Questions: Elementary Reaction Mechanisms and Catalysis
5 questions to test your understanding
Score: 0 / 5
Question 1 Multiple Choice
A proposed mechanism has two steps: Step 1 (fast, reversible): A + B ⇌ X, and Step 2 (slow): X → C. What is the rate law for the overall reaction?
Arate = k[X]
Brate = k[A][B]
Crate = k[A]
Drate = k[A][B][C]
Step 2 is the rate-determining step, so rate = k₂[X]. But X is an intermediate — it cannot appear in the observable rate law. Using the pre-equilibrium approximation (Step 1 is fast and reversible), K_eq = [X]/([A][B]), so [X] = K_eq[A][B]. Substituting gives rate = k₂·K_eq·[A][B] = k_obs[A][B]. Option A is wrong because rate laws must be expressed in terms of reactants, not intermediates.
Question 2 Multiple Choice
A catalyst doubles the rate of the forward reaction. What happens to the rate of the reverse reaction?
AIt stays the same — the catalyst only speeds up the forward direction
BIt doubles — the catalyst lowers the activation energy for both directions equally
CIt decreases — the catalyst shifts equilibrium toward products
DIt increases by more than double — the reverse reaction benefits more from the lowered barrier
A catalyst provides an alternative mechanism with a lower activation energy. Because the energy difference between reactants and products (ΔG°) is unchanged, lowering the forward barrier by a given amount lowers the reverse barrier by the same amount. Both rate constants increase by the same factor, leaving the equilibrium constant K = k_f/k_r unchanged. Catalysts change kinetics, never thermodynamics.
Question 3 True / False
A catalyst can make a thermodynamically unfavorable reaction proceed by lowering the activation energy sufficiently.
TTrue
FFalse
Answer: False
Activation energy determines the rate of a reaction, not whether it is thermodynamically favorable. A catalyst cannot change the Gibbs energy difference between reactants and products (ΔG°), and therefore cannot change the equilibrium constant.

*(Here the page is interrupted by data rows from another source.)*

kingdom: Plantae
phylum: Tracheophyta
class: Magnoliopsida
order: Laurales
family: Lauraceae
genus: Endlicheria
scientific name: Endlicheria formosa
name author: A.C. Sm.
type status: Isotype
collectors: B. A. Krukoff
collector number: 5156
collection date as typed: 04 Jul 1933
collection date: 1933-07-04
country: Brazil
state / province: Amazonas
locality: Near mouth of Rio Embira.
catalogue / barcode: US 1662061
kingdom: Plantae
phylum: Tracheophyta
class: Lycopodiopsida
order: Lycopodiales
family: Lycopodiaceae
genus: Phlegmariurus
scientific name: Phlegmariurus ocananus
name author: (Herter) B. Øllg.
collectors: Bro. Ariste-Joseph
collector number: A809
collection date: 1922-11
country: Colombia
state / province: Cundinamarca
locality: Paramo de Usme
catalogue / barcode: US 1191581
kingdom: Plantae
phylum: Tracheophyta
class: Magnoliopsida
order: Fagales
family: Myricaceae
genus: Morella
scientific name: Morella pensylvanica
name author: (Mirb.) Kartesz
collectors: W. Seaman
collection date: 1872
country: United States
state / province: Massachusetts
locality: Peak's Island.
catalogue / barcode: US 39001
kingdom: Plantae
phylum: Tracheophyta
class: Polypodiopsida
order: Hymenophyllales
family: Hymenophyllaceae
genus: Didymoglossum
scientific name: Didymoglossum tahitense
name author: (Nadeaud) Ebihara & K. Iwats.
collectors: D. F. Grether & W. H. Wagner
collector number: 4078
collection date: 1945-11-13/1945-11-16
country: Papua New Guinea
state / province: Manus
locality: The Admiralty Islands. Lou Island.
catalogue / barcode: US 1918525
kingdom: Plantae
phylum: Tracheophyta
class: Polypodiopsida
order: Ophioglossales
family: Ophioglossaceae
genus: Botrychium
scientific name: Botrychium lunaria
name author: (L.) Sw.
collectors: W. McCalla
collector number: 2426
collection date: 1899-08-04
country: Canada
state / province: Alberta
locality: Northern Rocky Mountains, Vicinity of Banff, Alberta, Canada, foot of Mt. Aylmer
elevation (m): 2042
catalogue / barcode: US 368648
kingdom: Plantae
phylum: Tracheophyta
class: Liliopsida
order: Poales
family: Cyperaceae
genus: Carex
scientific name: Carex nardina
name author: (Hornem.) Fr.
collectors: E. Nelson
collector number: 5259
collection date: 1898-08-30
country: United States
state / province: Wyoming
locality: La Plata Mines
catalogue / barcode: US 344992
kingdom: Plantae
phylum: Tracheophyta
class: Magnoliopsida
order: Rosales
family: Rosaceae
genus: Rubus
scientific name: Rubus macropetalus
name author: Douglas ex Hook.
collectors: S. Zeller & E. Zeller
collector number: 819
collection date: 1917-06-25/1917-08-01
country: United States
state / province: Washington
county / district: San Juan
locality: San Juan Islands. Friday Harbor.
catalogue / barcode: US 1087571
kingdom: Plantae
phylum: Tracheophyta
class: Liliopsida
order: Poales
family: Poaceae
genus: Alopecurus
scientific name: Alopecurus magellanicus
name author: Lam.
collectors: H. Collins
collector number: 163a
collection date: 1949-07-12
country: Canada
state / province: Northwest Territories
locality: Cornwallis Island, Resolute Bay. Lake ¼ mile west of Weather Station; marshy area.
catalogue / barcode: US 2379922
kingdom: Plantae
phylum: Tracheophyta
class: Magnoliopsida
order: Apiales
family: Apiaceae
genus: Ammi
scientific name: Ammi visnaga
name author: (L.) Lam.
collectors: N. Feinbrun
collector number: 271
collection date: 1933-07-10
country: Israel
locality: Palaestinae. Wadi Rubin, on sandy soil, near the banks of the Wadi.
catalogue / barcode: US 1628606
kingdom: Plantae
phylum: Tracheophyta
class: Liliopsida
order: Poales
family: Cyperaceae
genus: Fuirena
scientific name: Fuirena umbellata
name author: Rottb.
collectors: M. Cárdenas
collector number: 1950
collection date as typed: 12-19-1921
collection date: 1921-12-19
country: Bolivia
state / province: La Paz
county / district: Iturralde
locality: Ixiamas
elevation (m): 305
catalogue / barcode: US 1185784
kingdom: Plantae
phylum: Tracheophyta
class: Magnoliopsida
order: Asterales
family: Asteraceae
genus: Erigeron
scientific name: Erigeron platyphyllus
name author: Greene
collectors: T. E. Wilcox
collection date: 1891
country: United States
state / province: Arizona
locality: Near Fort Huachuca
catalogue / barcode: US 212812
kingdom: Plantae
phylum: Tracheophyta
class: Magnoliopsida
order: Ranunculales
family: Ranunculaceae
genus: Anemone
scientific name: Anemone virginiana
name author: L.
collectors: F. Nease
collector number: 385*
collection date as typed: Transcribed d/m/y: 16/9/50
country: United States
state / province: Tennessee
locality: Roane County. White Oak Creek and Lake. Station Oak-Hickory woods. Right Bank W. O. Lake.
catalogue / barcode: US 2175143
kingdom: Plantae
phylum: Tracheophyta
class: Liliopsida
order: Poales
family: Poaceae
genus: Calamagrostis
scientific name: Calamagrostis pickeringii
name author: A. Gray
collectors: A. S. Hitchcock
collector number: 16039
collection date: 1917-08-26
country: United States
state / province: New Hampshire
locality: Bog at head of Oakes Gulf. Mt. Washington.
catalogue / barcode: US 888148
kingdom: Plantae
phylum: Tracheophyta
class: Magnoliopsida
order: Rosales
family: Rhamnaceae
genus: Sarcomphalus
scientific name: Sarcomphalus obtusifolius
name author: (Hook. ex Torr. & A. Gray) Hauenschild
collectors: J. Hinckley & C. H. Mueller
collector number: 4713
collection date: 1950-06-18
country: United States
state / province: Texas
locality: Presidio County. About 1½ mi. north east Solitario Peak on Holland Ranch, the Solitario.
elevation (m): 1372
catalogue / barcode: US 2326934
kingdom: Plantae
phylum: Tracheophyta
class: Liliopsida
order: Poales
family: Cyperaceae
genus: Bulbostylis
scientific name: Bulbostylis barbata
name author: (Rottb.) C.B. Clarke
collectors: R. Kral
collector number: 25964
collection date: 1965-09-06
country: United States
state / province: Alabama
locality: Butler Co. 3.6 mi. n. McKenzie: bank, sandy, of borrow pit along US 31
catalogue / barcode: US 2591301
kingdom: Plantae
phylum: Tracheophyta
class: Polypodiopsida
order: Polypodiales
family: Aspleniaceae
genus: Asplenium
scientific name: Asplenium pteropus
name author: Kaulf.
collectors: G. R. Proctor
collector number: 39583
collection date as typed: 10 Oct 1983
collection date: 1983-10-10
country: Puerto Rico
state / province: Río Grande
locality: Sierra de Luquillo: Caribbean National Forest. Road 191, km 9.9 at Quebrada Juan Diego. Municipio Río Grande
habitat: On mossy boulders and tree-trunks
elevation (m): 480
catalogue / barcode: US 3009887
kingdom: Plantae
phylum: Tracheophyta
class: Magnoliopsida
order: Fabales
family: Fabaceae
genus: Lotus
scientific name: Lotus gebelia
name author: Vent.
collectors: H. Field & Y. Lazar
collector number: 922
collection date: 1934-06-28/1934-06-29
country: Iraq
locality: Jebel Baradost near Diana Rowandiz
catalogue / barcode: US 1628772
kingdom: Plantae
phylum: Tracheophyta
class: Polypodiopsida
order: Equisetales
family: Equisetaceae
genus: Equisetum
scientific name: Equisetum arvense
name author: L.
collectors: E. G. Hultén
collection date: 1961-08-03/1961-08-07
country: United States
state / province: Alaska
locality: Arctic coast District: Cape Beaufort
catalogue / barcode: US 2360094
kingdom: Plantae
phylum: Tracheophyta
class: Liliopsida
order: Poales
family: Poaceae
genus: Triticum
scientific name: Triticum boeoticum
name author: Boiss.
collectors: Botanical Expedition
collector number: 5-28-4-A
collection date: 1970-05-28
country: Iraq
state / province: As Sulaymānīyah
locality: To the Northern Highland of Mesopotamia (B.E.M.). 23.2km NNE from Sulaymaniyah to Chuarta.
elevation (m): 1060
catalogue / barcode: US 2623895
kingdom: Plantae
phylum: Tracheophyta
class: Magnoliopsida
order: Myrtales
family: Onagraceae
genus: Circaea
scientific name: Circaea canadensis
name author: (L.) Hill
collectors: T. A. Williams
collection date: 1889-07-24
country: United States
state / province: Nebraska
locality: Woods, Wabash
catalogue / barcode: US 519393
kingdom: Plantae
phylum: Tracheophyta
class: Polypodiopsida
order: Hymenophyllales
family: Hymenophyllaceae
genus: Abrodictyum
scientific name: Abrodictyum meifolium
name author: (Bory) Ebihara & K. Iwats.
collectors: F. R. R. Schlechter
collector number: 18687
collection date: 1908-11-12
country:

If a reaction is thermodynamically unfavorable (ΔG° > 0), it will still favor reactants at equilibrium regardless of the catalyst — it just reaches that equilibrium faster.
Question 4 True / False
For an elementary reaction step, you can always write the rate law directly from the balanced stoichiometric equation for that step.
TTrue
FFalse
Answer: True
This is the defining property of an elementary step: it occurs in a single molecular event, so the rate law must reflect the actual collision or decomposition. A bimolecular elementary step A + B → products has rate = k[A][B] by definition. This is NOT true for overall (non-elementary) reactions, whose rate laws must be determined experimentally and can have fractional or unexpected orders.
Question 5 Short Answer
Why must the rate law for an overall reaction exclude intermediates, and how do chemists eliminate them?
Think about your answer, then reveal below.
Model answer: Intermediates are transient species that cannot be measured or controlled by the experimenter. To eliminate them, chemists use either the steady-state approximation (set d[intermediate]/dt = 0, since it is consumed as fast as it is formed) or the pre-equilibrium approximation (a fast reversible step establishes an equilibrium before the slow step, allowing expression of [intermediate] in terms of reactant concentrations via the equilibrium constant). Both techniques yield an observable rate law in terms of measurable quantities.
The practical need is measurement: you can only measure and control concentrations of stable reactants, not fleeting intermediates. The steady-state applies when the intermediate's rate of formation is slow relative to its consumption; the pre-equilibrium applies when the fast step truly equilibrates before the slow step proceeds. In either case, the goal is an observable rate law expressed in measurable quantities.